In the beginning was the Word, and the Word was with God, and the Word was God. He was with God in the beginning.

[…snip…]

The Word became flesh and made his dwelling among us. We have seen his glory, the glory of the One and Only, who came from the Father, full of grace and truth.The above is from the first Chapter of John, verses 1 through 14.

You may follow this discussion by opening a tab to The Book of John, although references will be made to John’s other books, and a few references will be made to other books. All references will be cited.

It is therefore to be understood first and foremost that I define Jesus (partly) as God made flesh. That means I’m introducing a new term: God. I define God as love. (Actually, I think I let that one slip in an earlier thread, but whatever.)

In fact in one of John’s other books, God is defined precisely that way:

Whoever does not love does not know God, because God is love.1 John 4:8.

I’ve been lurking in the threads as they developed, but John has not. So, almost trivially, one cannot reasonably assume he meant the same thing by “love” as the group has agreed to define the term. Also, I will say that I have always interpreted this passage as saying love (however defined) is one of God’s attributes, not that it is the sum total of his essense.

BTW, I’m waiting for the debate to decide whether to participate in depth and, if I do, will accept the ground rules. I’m breaking “radio silence” here only in the hope of keeping the definition phase as fruitful as it has been to date. I mean this as a contribution, not a derailment.

Just popping in to say I’m still with you. God is love, OK.

What does that mean?

It is true that God is love, but what does that mean to you? I have not known what love really is till I began to know God. Human love is not the same, at least in my experience, which agrees with the verses of John, as if God is love you can’t know love without also knowing God, as they are the same.

By it’s very definition we defined to know love you must know God. And to know God you have to know Jesus.

[Records from a collection]
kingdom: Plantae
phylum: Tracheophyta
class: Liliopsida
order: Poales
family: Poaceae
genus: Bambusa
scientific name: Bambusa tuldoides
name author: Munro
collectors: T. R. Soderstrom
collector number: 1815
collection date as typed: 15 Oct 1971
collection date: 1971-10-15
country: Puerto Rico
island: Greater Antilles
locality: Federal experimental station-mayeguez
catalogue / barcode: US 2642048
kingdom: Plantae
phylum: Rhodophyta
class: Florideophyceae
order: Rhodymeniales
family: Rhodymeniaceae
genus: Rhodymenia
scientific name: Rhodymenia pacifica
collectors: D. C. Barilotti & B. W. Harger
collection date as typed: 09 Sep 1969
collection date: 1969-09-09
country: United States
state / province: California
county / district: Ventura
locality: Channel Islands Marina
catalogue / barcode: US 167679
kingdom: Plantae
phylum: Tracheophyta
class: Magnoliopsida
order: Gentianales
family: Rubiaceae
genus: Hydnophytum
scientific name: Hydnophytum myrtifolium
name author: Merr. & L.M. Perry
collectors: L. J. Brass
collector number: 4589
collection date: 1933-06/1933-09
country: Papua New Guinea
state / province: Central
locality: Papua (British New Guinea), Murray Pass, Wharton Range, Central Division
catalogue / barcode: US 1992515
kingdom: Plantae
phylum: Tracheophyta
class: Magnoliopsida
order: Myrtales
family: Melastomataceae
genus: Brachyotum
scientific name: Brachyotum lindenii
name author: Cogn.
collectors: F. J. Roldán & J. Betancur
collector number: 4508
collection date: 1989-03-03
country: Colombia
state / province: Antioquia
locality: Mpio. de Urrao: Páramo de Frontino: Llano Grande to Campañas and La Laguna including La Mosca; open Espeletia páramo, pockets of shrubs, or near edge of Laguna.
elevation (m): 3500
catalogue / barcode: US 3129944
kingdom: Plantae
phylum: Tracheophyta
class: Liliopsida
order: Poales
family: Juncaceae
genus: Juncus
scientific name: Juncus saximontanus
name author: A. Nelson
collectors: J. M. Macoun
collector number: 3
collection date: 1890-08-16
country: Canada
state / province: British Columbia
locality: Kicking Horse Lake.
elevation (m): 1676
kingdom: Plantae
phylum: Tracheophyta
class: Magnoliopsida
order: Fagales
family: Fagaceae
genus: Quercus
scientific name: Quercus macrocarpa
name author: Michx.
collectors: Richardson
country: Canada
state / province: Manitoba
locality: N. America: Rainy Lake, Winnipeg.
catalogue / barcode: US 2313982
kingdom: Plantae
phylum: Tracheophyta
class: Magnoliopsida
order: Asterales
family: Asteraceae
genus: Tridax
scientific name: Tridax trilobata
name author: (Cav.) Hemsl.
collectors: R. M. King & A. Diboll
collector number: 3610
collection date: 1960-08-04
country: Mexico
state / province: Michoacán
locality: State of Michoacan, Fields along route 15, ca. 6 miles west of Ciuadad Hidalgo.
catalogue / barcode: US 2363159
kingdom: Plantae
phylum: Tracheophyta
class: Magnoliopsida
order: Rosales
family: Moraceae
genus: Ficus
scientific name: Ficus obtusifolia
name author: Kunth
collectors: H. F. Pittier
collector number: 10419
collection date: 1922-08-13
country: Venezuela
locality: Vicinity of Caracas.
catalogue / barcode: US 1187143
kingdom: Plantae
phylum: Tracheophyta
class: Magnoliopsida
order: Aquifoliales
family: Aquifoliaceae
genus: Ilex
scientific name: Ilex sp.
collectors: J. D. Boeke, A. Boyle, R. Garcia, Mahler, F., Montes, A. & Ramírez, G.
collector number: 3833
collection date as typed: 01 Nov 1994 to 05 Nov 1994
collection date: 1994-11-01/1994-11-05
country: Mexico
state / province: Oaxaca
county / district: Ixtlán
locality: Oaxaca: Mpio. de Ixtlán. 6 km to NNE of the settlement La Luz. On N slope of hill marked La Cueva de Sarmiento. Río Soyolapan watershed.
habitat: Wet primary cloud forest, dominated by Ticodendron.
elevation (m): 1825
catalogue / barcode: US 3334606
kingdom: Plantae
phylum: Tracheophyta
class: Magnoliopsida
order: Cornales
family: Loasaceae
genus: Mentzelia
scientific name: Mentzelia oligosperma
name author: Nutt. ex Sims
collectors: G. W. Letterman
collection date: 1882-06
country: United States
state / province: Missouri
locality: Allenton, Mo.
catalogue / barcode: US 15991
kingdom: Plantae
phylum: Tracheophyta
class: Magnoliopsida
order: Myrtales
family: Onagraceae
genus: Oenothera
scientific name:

Required work:
1 > Quote, word for word, every sentence in the discussion of God as love that contains the exact phrase "God is love."
2 > Carry on the discussion of God as love, picking up after its final sentence.

In response:
1 >
Whoever does not love does not know God, because God is love.
God is love, OK.
It is true that God is love, but what does that mean to you?
Human love is not the same, at least in my experience, which agrees with the verses of John, as if God is love you can't know love without also knowing God, as they are the same.

2 >
I think this is the line i’d be interested in, too. Love defined as the means by which goodness is conveyed would seem to require conveyers, if that makes sense. In order for goodness to be conveyed, we require volitional beings to convey it, via the process (yes, bad analogy, I know) of love. If God is defined as love, if God is the “means”, by whose volition are those means enacted?

That question may be linked to another. Jesus is treated as a volitional being, and fair enough. But defining God solely as love would appear not to leave room to make God a volitional being. Is it correct to say (or treat) God as a being with will, and what is the difference between God and the love expressed between people that means one has volition and the other does not?

A final question (at least, so far ;)). Were there no volitional beings, if God is love, then since there are no conveyers could there be no God?

Lib, could you edit the following if I’m not tracking correctly?

Here on Earth, Jesus is (not was or will be, is) the means by which goodness is conveyed via flesh-based free moral agents (and, conceivably, by silicone, cellulose or other-based free moral agents elsewhere).

John keeps referring to Jesus because, when it comes to goodness, Jesus is the reference standard for us fleshy humans. Jesus’ body came into existence and winked out of existence, but whenever two or more of us are edified, the essence of Jesus is occurring in existence. (I suppose you could think of it as Jesus being both a noun and a verb: noun = identity, verb = process).

It’s somewhat analogous to the YouTube performance by Lang Lang posted earlier in the thread. For the sake of analogy, we could say that the YouTube performance was essentially perfect, the reference standard for Liebestraum. That doesn’t mean that you or I can’t perform Liebestraum whenever we feel like it.

As they say: This.

Wonderful! Thank you. And what a good point you make!

Since this is the epistemology thread, it seemed only fitting to me that we open with something about knowledge from John’s point of view: namely, that those who do not know love do not know God (because God is love). As to whether John meant the same thing by love that I mean by love, I do intend to get into that in quite some detail. So stand by, keep lurking, and please participate whenever you have a question or need a point of clarification. And since you’ve followed the discussion from the beginning, you’re exactly the sort of participant that we will need in the debate.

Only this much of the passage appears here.